A few weeks later, he ate breakfast and while waiting for some medication slipped quickly and quietly into death.

It was a little over a year later, not long after his unveiling, when I received a telephone call from my sister. “You wont believe it, Mom is moving Dad.” I didn’t know how to react. My first thought was “even in death, no rest.” My mother didn’t like where he was buried and so, now that the unveiling was over, she had arranged to move him somewhere else in the cemetery where she wouldn’t have to walk over other graves to get to the bench next to my fathers grave. She had him dug up and transported to his new “room” under some trees and changed where she and my younger sister would be buried so they could be next to him. Hearing all this, I wanted to pull out what was left of my hair, but realized it was a done deed. It was sometimes hard to know what motivated my mother. In death as in life my Dad would have no voice. I just hoped he would enjoy the short trip and my mother could take pleasure knowing they would be together one day in a pleasant spot under the trees.

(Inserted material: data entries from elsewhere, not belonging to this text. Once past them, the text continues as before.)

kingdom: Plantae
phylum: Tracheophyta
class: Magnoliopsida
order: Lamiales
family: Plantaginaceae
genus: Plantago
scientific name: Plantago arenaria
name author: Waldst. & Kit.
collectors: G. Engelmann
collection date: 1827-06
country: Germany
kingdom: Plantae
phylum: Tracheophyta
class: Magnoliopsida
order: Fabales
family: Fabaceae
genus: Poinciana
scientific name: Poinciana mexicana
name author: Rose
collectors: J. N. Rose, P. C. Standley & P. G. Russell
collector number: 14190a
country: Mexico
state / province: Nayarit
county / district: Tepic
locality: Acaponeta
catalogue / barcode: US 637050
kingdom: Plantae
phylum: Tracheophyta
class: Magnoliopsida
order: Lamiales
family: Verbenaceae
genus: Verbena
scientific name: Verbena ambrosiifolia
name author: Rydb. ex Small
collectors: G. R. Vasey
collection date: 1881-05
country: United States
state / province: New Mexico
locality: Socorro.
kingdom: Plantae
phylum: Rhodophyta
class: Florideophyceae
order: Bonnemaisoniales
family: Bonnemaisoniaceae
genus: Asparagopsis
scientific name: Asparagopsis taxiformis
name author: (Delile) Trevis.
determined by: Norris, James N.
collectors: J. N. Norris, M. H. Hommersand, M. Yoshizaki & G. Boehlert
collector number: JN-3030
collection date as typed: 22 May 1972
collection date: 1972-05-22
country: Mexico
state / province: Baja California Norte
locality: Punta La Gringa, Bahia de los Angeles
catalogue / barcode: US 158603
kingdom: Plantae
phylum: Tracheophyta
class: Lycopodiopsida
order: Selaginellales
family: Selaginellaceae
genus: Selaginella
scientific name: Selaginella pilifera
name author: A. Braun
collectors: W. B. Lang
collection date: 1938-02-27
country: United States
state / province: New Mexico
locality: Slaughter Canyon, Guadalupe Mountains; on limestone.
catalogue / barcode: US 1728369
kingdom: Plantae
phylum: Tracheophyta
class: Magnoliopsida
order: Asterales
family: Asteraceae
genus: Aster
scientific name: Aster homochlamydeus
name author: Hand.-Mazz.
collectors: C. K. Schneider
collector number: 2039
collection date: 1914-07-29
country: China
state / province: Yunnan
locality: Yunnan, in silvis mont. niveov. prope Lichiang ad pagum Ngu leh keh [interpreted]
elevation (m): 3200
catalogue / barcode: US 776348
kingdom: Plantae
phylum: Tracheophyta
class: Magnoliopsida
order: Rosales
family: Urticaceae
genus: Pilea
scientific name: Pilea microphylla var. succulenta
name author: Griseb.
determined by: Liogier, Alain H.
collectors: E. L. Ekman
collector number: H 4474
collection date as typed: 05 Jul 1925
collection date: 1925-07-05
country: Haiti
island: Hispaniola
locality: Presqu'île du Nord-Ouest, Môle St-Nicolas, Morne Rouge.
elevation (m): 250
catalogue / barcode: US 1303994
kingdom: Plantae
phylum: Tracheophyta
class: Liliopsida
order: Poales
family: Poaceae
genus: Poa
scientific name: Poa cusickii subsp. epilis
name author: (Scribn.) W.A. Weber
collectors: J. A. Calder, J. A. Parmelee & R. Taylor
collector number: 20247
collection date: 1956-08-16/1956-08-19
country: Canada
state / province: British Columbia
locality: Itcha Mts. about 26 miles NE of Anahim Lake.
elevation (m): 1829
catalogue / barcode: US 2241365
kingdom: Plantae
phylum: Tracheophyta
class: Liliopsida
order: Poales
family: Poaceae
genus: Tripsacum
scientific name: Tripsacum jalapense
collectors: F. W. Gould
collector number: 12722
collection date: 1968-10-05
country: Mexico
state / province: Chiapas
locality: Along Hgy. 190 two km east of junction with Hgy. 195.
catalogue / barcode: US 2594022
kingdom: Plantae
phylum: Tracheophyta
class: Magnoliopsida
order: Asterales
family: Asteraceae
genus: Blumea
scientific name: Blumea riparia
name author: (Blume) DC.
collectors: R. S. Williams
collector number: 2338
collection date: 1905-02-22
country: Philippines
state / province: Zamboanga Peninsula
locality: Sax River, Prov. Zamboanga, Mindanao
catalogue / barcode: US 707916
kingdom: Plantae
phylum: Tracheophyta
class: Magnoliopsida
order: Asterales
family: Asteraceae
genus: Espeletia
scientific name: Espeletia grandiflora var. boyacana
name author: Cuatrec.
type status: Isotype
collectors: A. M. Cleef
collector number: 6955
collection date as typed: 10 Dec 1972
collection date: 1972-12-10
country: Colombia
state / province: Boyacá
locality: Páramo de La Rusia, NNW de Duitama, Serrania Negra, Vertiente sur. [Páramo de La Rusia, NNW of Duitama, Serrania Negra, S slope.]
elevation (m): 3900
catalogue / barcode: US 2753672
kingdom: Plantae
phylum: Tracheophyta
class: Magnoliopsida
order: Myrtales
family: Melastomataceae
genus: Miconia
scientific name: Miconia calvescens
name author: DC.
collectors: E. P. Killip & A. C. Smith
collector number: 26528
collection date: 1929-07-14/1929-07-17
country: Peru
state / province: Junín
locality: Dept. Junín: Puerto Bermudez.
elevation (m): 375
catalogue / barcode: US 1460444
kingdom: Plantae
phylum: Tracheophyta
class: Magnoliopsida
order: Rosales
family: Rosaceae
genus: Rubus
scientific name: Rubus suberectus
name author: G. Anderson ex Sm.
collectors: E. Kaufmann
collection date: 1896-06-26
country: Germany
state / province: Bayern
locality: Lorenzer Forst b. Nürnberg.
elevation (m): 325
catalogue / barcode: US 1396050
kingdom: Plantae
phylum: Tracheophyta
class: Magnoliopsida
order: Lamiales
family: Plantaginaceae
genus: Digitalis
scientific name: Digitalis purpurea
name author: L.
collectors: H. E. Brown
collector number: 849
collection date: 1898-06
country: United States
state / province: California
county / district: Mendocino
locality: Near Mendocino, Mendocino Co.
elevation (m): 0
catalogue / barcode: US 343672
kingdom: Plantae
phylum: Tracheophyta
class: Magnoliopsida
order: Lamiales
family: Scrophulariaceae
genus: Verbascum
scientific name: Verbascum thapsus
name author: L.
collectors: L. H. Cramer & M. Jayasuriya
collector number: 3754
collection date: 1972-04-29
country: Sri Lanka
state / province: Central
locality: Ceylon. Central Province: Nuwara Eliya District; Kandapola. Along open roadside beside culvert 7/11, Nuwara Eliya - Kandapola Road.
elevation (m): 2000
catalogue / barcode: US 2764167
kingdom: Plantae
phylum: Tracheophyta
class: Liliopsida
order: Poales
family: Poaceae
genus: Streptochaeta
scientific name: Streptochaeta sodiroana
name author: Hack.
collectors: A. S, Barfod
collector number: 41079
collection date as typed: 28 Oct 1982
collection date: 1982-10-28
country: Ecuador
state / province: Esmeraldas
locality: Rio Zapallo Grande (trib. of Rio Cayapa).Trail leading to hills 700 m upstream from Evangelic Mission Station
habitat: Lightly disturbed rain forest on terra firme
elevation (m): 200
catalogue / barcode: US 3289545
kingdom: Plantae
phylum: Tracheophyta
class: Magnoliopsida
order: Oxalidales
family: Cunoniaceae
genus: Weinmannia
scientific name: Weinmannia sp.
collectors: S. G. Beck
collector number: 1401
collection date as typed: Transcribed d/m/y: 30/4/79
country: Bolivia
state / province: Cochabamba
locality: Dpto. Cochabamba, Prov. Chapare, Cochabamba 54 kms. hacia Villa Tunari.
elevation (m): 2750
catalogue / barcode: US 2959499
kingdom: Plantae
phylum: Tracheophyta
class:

Weeks later, after his move was completed, I was sitting at my computer thinking of him and missing him. I was recalling special times we had together—going for pastries and for pies at the Toddle House, the stories about Sinbad he would tell me when I was 10 and the stories he would share about the difficult early years and his army days in World War II. I remembered he would bring home donuts in the middle of the night, when I was 8, upon his return from his second job, driving a cab. I recalled all the odd and interesting investors he introduced me to, as I got older and tagged along to work, and the relationships I developed with some of them. The memories comforted me. These are the memories I prefer. I imagined my Dad now sitting in that great Toddle House in the sky, having a piece of pie looking down at all this, shaking his head, smiling and saying, “Free at last, Thank God, I am free at last,” and indulging himself in another slice of the coconut cream.


Jay S Zimmerman came to writing and poetry from his life as a visual artist, composing poems to go with his art and writing fiction and nonfiction, finding as much joy in painting with words as with other visual tools. He has recently been published in Three Line Poetry, I am not a silent poet and Flying Island. He was born in the concrete caverns of New York, amid the trolley bells and sounds of subways, travelled south to Miami Beach and thrived in the warm sands and salt air dancing to the musical rhythms of Klesmer, Cha Cha and Bossa Nova, finally venturing to the dark soil, flat farmlands and rolling hills of the Midwest where his roots have grown and been nourished for over 40 years. He is an artist, photographer, psychologist, and social justice advocate.